The buzz in the industry these days has to do with AOPA's findings that why we thought student pilots quit before they had a certificate in their hands was all wet. Turns out that the biggest obstacle to finishing up isn't cash after all, as we’d all assumed. This is very good news for a number of reasons.
For decades there have been numerous efforts by various aviation groups to do something about the alarmingly low number of what are referred to as "student starts," that is, the number of people who decide to drive out to the airport, go for a flight and sign up for flying lessons. The idea behind these programs has been pretty much the same: The future of general aviation is inextricably linked to the number of people who participate in the activity, so the more people we get to take that first lesson, the more people we'll have in aviation down the road. The logic seems inescapable, and so does the remedy: create programs to motivate non-pilots to sign up for lessons.
The only problem is, these programs — and there have been around a half dozen of them over the years — simply don't work. A few years back the Be A Pilot program proved this once again. After years of heavy industry involvement during some very profitable years for manufacturers, the Be A Pilot program resulted in an increase in students starts so small that it would easily be explained by other factors. It seemed, in fact, that it would have been far cheaper for the industry, instead of running ads and printing signs, to have just paid for the flight training for every one of the students that the industry seemingly generated by the Be a Pilot program.
When it was abandoned, the coalition members supporting Be A Pilot were a bit disheartened to see their efforts come to naught. Direct marketing didn't work. A very respectable television campaign didn't work. Marketing assistance to local flight schools didn't work. Was there anything the industry could do to get prospects out to the airport?
This year AOPA finally came to the problem from a completely different angle. Instead of trying to get more students started in flying, they decided to figure out a way to keep more student pilots flying after they start.
Doubtless by now you've heard the statistic that 80 percent of student pilots don't continue with their training after they get started. It's a remarkable figure, one that seems to jump out at you. But, shockingly, no one has tackled it head on before, and it was AOPA that decided to go that route. It's a remarkably sensible approach. After all, if you can cut the attrition rate by 10 percent, then the results of the program will surpass those of any learn-to-fly initiative to date.
I spoke with Jennifer Storm from AOPA about the program. Storm, who is the director of flight training initiatives for AOPA, has been working on this program and points out that the directive is not to raise funds or generate new members but simply to improve retention.
To this end, the organization commissioned a study to find out why students were dropping out and, just as importantly, what motivates them to keep training.
While none of the reasons they gave were anything out of the ordinary in and of themselves, the overall picture the responses paint is remarkable. While cost was the biggest downside, it was far from being the only factor students took into account when assessing their training.

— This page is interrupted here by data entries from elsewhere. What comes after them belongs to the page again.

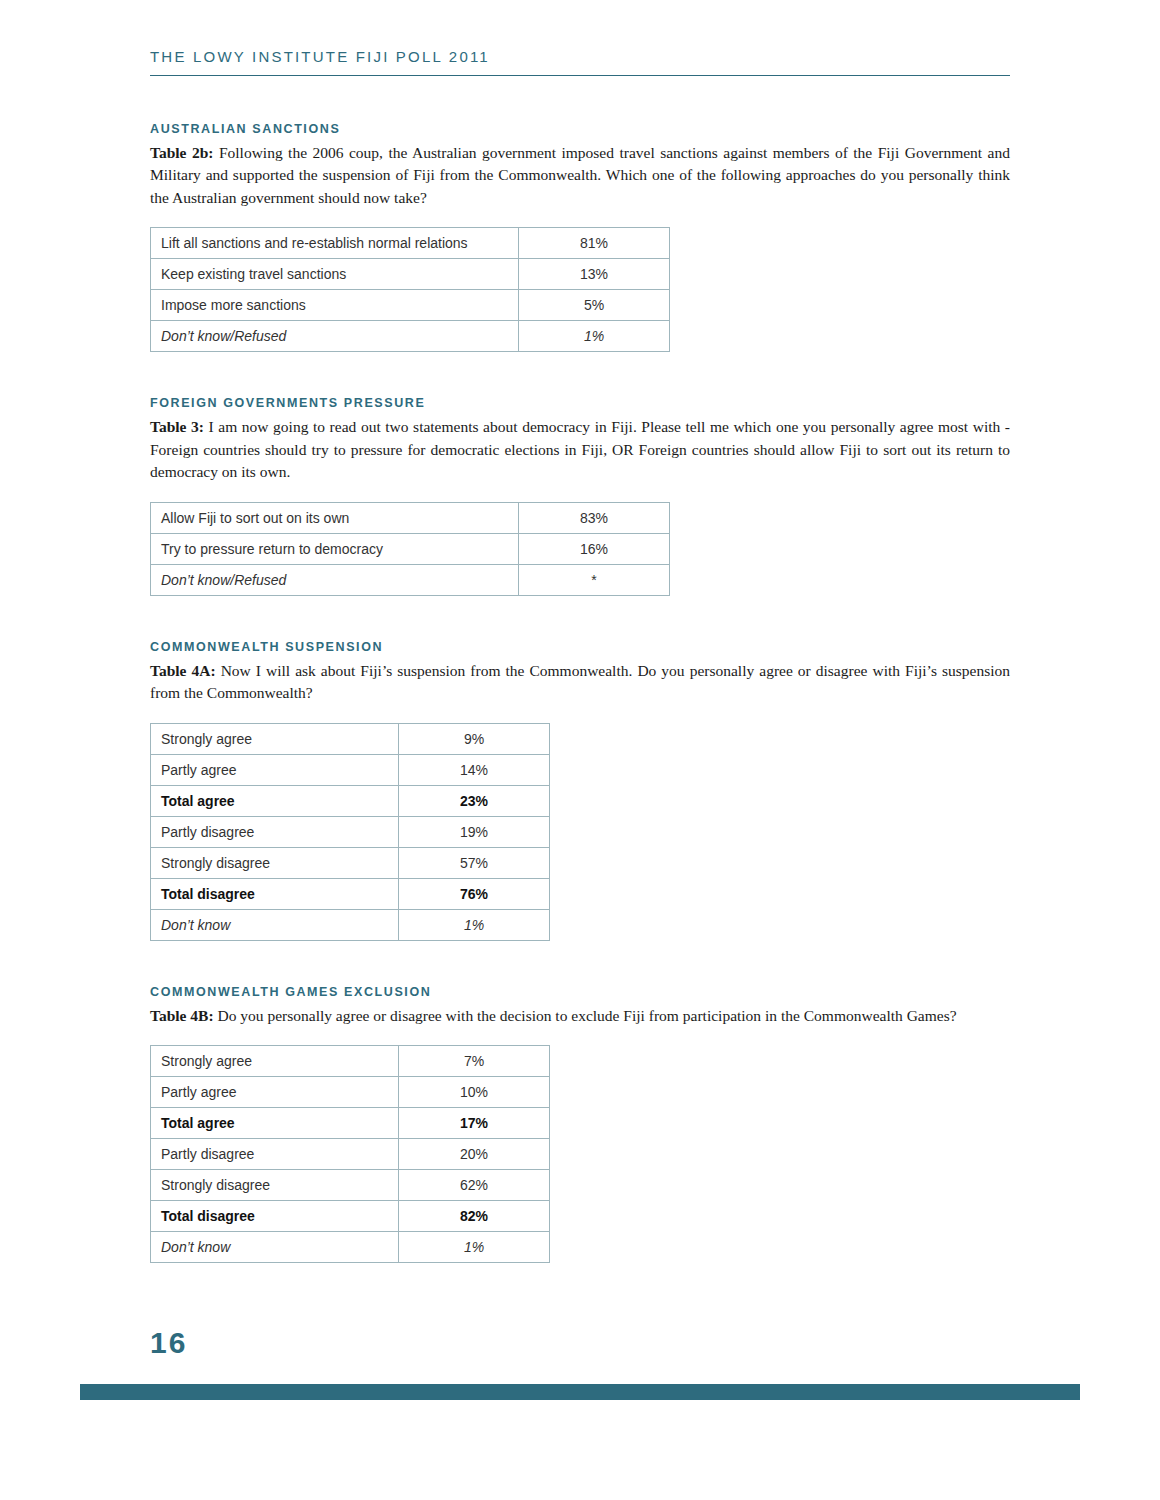The Lowy Institute Fiji Poll 2011
Australian Sanctions
Table 2b: Following the 2006 coup, the Australian government imposed travel sanctions against members of the Fiji Government and Military and supported the suspension of Fiji from the Commonwealth. Which one of the following approaches do you personally think the Australian government should now take?
| Lift all sanctions and re-establish normal relations | 81% |
| Keep existing travel sanctions | 13% |
| Impose more sanctions | 5% |
| Don’t know/Refused | 1% |
Foreign Governments Pressure
Table 3: I am now going to read out two statements about democracy in Fiji. Please tell me which one you personally agree most with - Foreign countries should try to pressure for democratic elections in Fiji, OR Foreign countries should allow Fiji to sort out its return to democracy on its own.
| Allow Fiji to sort out on its own | 83% |
| Try to pressure return to democracy | 16% |
| Don’t know/Refused | * |
Commonwealth Suspension
Table 4A: Now I will ask about Fiji’s suspension from the Commonwealth. Do you personally agree or disagree with Fiji’s suspension from the Commonwealth?
| Strongly agree | 9% |
| Partly agree | 14% |
| Total agree | 23% |
| Partly disagree | 19% |
| Strongly disagree | 57% |
| Total disagree | 76% |
| Don’t know | 1% |
Commonwealth Games Exclusion
Table 4B: Do you personally agree or disagree with the decision to exclude Fiji from participation in the Commonwealth Games?
| Strongly agree | 7% |
| Partly agree | 10% |
| Total agree | 17% |
| Partly disagree | 20% |
| Strongly disagree | 62% |
| Total disagree | 82% |
| Don’t know | 1% |
16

One message that came through loud and clear is that students want high quality interactions with their flight instructors, whom they expect to be helpful and well organized. They want their lessons to be of "high value," which I take to mean to the point and helpful toward reaching their goals. They also expressed a strong desire to feel part of a community of pilots and not be some lone student pilot braving the inevitable struggles on their own. They even expressed a desire to be able to schedule flying to suit their needs, to be able to hit milestones that demonstrate progress.
I don't know about you, but I would have put my money on cost as being the biggest factor in determining a student's likelihood of sticking it out. The fact that cost is not king, that there are positives that outweight cost, is good news, because the price of training isn't coming down any time soon. That students expect good things from their CFIs shouldn't surprise either. But high expectations presents challenges that are tough to meet. Getting and keeping quality CFIs on a flight instructor’s salary has long been a challenge for schools. (Perhaps how to do that could be a focus of AOPA's next major study.)
But the study made clear that there was much flight schools could do to enhance the experience for its student pilots. For one, make them feel they're a part of the gang. Barbeques, seminars, fly outs … there are a lot of community building activities that can be done free, cheap, or even at a profit. And a couple of the incentives noted prominently, like friendly, courteous help and clean airplanes, cost little or nothing.
If I had to reduce the findings to one statement it would be that customers expect to be treated well and to get what they're paying for, which is to get the thrill and reward of learning to fly. They should expect nothing less.
AOPA has now set about to put these findings into action, to create strategies and tools that flight schools can use to keep more of their students flying. It will be years before we know how successful the program was, if we can ever really tell at all, but if it helps cut losses by even 5 percent, the program will be a huge success.